> [TAREAS DEL EJERCICIO]:
**A.** Reescribe de forma más breve el párrafo del texto sobre Güemes que empieza «Dice Mata, citando a Botana» y conserva sus datos principales.
**B.** Prolonga el texto sobre Güemes a partir de su última oración.

> [TEXTO ANALIZADO]:
=-=-=

Por otra parte, la prestigiosa historiadora Sara Emilia Mata afirma que la elección de Martín Miguel de Güemes como gobernador, «contó con el apoyo de las Milicias de la Provincia de Salta» (Mata, 2002:127-128); lo cual si bien no resta mérito a la elección popular, da a entender también que alguna parte de la legitimidad del electo se debió a la fuerza de las armas y a su posición destacada en el mundo militar de la época.
La misma historiadora afirma en un trabajo científico más reciente que «en agosto de 1816, Güemes en una Proclama a los pueblos del Perú se manifestó a favor de la instalación de un gobierno monárquico y a la restitución del Inca, proyecto éste que colisionaba abiertamente con las propuestas de José y Eustaquio Moldes y sus seguidores».
Dice Mata, citando a Botana (2016: 127), que «la propuesta de entronizar a un Inca significaba la instalación de una forma de gobierno legitimada por el pasado americano». Lo que sugiere inmediatamente que el Güemes gobernador de Salta era más bien partidario de una restauración monárquica (de un regreso al pasado) y no de un gobierno popular y «democrático» que mirara hacia al futuro.

=-=-=

> [DATOS DISPONIBLES]:
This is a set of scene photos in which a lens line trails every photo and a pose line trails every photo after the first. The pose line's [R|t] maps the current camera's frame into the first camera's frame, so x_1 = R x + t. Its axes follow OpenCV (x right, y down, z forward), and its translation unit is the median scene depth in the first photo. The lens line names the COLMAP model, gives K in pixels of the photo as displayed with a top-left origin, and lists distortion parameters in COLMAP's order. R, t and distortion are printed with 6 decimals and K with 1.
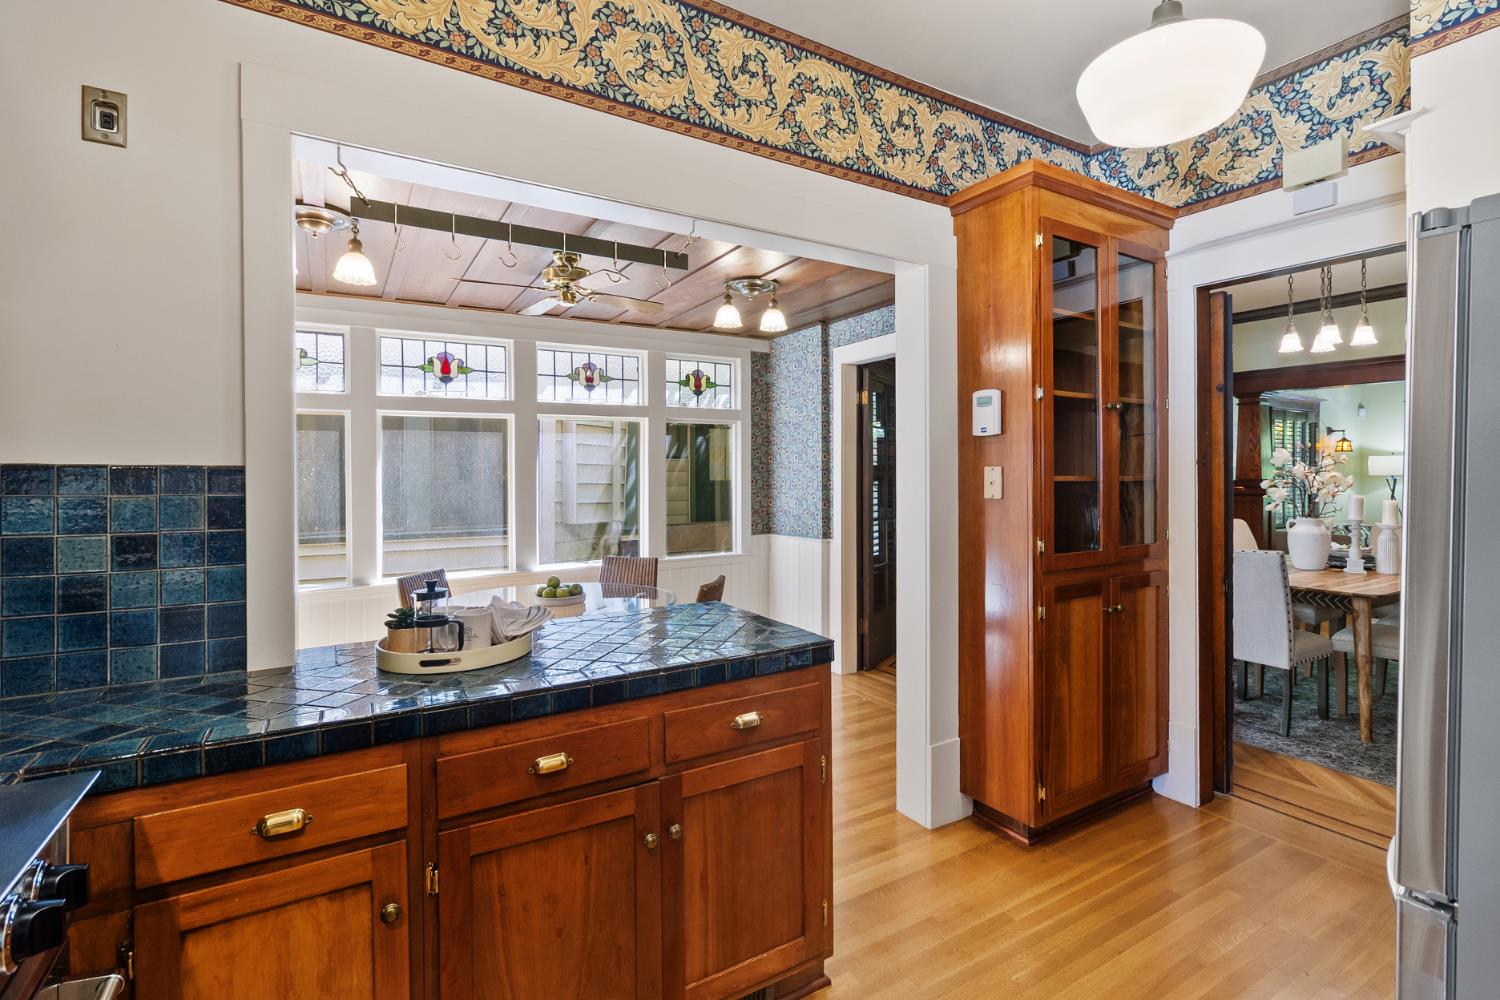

=-=-=

> [RESULTADOS POR TAREA]:
**A.** Mata, citando a Botana (2016: 127), señala que entronizar a un Inca suponía un gobierno legitimado por el pasado americano. Esto sugiere que Güemes, como gobernador de Salta, prefería una restauración monárquica antes que un gobierno popular y «democrático» orientado al futuro.

**B.**
Esta preferencia del general gobernador no desmerece en absoluto sus desvelos por los hombres y mujeres de su tierra, pero es preciso reconocer que Güemes practicó esa devoción fundamentalmente con los hombres y mujeres de su tiempo.
Se ha reconocer también que es muy probable que Güemes, a pesar de su sagaz inteligencia y su aguda visión estratégica, no hubiera podido prever los cambios profundos que habría de sufrir la política (la relación de las clases desplazadas con el poder del Estado), especialmente a partir de 1848.
Nos recuerda Sara Mata que, si bien el proyecto de la «monarquía incásica» fue abandonado a los pocos meses de su formulación, no fue igualmente abandonada la idea de establecer una monarquía con un príncipe europeo.
Nos dice también que la Constitución elaborada finalmente por el Congreso en 1819, «propuso un gobierno centralizado ofreciendo la posibilidad de que el mismo fuese monárquico, aun cuando se cuidó de explicitarlo taxativamente».
Y añade: «Esta Constitución fue jurada en Salta con el beneplácito de Martín Miguel de Güemes, lo cual resulta indicativo de un posicionamiento político coherente al manifestado en 1815».
Estos antecedentes, unidos al hecho de que Güemes fue en todo momento un gobernador unaccountable (no hay evidencia histórica de lo contrario), refuerza la idea de que la democracia, como la conocemos hoy, aun con los mínimos requisitos enunciados por Boix, Miller y Rosato, no figuraba entre sus planes más inmediatos.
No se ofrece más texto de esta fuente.